The plane was delayed by over an hour due to the snow.

Upon arrival we soon discovered the delights of cheap Polish wodka at £5 a bottle for the journey from Krakow to Zakopane – and I rediscovered the audio torture of “Eat Sleep Rave Repeat”.  Not all my friends like minimal techno.

Zakopane itself was a pretty cute looking ski resort with a stunning mountainous backdrop of which I took absolutely no photographs of.

For the Friday evening we took horse-driven sleighs through the nearby villages, swigging vodka and pointing fire.  It was pretty fun though I couldn’t help questioning whether it was cruel on the horse.  What was cruel was only giving us one sausage when we returned to base – though the sausage was truly excellent and the bite through it so satisfying.  In terms of biting experiences, Polish sausages are on Suarez-levels.

Later we proceeded into the town and imbibed lots more cheap alcohol – when the beer is £1.20, sobriety is not on one’s mind.  The entertainment in most bars seemed to consist of local instrument-players, occasionally with a keyboard player, playing local-sounding music.  I did not hear one snippet of deep house.  My particular favourite bar was the piano bar, with swings at the bar and cosy seating – along with two Irish ladies that had clearly wanted to speak to me just because of my mullet.

And the snow fell too – heavily, quite a snow-storm with a good 20cm of fresh snow on the ground in the morning.

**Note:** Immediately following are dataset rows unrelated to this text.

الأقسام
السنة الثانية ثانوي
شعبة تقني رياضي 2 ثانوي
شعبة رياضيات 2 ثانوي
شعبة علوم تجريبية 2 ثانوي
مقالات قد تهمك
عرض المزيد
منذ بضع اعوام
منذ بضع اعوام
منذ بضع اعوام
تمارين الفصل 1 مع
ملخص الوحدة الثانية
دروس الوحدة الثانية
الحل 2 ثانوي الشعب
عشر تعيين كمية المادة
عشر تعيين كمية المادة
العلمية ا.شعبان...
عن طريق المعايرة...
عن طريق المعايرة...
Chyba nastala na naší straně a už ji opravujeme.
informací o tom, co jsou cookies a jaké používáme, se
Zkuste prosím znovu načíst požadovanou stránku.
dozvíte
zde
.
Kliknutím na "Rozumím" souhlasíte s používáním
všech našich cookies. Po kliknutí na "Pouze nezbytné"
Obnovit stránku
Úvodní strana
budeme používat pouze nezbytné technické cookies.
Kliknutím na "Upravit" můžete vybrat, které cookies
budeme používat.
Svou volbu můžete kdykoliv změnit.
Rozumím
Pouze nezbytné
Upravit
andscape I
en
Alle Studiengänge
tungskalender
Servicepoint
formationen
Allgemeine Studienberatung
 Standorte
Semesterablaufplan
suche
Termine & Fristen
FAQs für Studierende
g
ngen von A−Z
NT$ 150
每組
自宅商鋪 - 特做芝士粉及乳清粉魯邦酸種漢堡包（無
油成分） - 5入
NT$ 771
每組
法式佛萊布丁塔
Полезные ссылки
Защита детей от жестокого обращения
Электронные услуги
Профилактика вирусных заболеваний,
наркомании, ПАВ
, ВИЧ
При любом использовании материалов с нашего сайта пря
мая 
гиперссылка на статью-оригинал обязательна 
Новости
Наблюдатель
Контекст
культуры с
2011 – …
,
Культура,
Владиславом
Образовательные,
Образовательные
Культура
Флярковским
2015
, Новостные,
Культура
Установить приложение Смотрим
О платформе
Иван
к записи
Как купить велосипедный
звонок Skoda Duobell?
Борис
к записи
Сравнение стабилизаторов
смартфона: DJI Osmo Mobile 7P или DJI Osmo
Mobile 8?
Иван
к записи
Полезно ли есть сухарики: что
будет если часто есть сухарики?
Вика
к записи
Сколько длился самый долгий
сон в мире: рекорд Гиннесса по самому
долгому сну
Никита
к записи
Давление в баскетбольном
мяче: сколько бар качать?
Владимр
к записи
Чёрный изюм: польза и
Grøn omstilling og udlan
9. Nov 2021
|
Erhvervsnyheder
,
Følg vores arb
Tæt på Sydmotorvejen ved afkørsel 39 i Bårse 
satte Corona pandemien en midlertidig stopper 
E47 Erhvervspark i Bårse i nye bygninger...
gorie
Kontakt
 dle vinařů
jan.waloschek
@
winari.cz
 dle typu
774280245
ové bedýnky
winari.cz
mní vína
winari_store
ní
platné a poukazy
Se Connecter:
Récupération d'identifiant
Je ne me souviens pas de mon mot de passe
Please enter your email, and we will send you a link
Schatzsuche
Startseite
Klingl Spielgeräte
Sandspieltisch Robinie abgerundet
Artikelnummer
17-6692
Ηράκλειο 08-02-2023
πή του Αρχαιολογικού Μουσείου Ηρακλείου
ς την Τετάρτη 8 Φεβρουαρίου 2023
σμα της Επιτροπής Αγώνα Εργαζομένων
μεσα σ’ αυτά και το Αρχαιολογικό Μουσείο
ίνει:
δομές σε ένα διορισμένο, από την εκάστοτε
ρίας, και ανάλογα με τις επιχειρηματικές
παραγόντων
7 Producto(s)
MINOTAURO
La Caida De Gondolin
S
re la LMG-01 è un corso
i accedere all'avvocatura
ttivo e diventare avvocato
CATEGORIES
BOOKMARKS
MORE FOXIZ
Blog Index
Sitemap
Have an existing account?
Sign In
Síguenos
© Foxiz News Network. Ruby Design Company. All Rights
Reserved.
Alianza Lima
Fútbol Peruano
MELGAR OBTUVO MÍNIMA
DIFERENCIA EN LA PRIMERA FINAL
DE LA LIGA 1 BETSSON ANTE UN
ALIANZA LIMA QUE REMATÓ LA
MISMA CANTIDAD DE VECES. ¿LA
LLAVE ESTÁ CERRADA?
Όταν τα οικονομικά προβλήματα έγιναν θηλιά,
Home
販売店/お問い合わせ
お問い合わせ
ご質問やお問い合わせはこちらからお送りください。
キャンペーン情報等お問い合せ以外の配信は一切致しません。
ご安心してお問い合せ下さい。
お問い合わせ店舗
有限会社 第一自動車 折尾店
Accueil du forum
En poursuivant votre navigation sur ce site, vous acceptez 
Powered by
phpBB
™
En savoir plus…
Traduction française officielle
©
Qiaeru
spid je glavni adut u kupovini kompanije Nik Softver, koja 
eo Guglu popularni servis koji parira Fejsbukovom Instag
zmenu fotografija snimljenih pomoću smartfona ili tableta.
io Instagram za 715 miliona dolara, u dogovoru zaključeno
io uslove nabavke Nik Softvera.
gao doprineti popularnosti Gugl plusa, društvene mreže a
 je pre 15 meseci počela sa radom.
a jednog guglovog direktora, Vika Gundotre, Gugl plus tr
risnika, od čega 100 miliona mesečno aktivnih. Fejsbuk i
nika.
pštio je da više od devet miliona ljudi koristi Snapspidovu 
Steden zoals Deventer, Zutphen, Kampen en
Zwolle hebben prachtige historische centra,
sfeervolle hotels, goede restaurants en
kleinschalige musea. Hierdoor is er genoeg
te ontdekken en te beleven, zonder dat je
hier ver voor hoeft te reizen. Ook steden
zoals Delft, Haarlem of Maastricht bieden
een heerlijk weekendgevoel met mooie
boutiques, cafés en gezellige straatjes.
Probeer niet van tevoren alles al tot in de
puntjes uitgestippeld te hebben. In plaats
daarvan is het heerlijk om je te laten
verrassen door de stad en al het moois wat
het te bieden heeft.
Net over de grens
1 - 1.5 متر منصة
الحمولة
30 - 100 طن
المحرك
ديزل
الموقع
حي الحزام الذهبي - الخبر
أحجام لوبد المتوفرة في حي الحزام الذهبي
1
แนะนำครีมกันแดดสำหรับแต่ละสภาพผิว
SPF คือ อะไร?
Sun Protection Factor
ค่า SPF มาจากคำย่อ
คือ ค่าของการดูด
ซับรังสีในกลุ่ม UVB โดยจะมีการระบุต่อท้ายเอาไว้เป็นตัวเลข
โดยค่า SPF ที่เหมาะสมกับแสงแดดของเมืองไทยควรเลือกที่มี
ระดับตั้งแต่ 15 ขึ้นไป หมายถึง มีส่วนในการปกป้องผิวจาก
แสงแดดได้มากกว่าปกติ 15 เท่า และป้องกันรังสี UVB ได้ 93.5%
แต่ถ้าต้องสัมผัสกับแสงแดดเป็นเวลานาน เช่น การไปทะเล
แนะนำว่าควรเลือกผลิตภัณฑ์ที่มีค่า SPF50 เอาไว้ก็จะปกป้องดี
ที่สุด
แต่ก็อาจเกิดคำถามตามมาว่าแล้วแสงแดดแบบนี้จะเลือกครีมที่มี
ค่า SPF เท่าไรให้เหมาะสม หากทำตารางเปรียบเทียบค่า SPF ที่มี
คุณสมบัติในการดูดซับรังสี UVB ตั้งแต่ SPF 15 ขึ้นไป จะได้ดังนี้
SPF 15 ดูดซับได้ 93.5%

Not that I saw the morning due to my hangover.  Nor the afternoon.  I had actually almost convinced myself to get a ski lesson at just £7 however I missed my opportunity to go with everyone by about 7 hours.

Saturday night passed without note and Sunday arrived with a nice fresh flu bug.

I eventually managed to get out of bed and tried to find somewhere that would serve me food but gave up after a traumatic adventure including some Polish bloke walking towards me thrusting his fists out (I remained unflinched and raised my eyebrows) and then someone trying to persuade me to go with him to help him get a boat for his girlfriend’s birthday.  Why me?

That was pretty much that.

Initially though I liked the place I said I wouldn’t go back – I want to visit and experience new places – however I do feel that I have unfinished business.  It was an opportunity lost to my body’s disapproval of alcohol consumption and subsequent illness.  There could and should have been so much more fun.

I didn’t quite know what to make of the people over there.  Quite staid and stolid – the customer service wasn’t exactly to English standards either though I did tend to find that you might get a smile if you attempted to speak in Polish, though I often wondered if they were laughing at my pitiful attempts.

Did I mention the sausages?  The sausages were truly excellent – though anything else I ate wasn’t quite so interesting.  The beer and vodka was excellent.  And cheap, did I mention that?

The prices were the polar-opposite to Ibizan prices.  I spent less than £100 spending money, and that included transfers – realistically if I had been going skiing and not been ill then I probably would have needed £150.

You could kind of tell that it used to be a communist country – there was a lack of culture, save for the same three guys in every bar playing their traditional music.  I found the Polish quite boring but I feel that may be an overarching overhang of regimentarianism (yeah I made up the word but it works) from the communist days.  Everyone seemed rather staid and predictable.

In some ways the country had flashes of modernity – new roads and new houses with electronic boards, but then there were plenty of dreary communist-era housing blocks too, not to mention our slightly-aged entertainment system.

Even more notably there was not one snowman in Poland.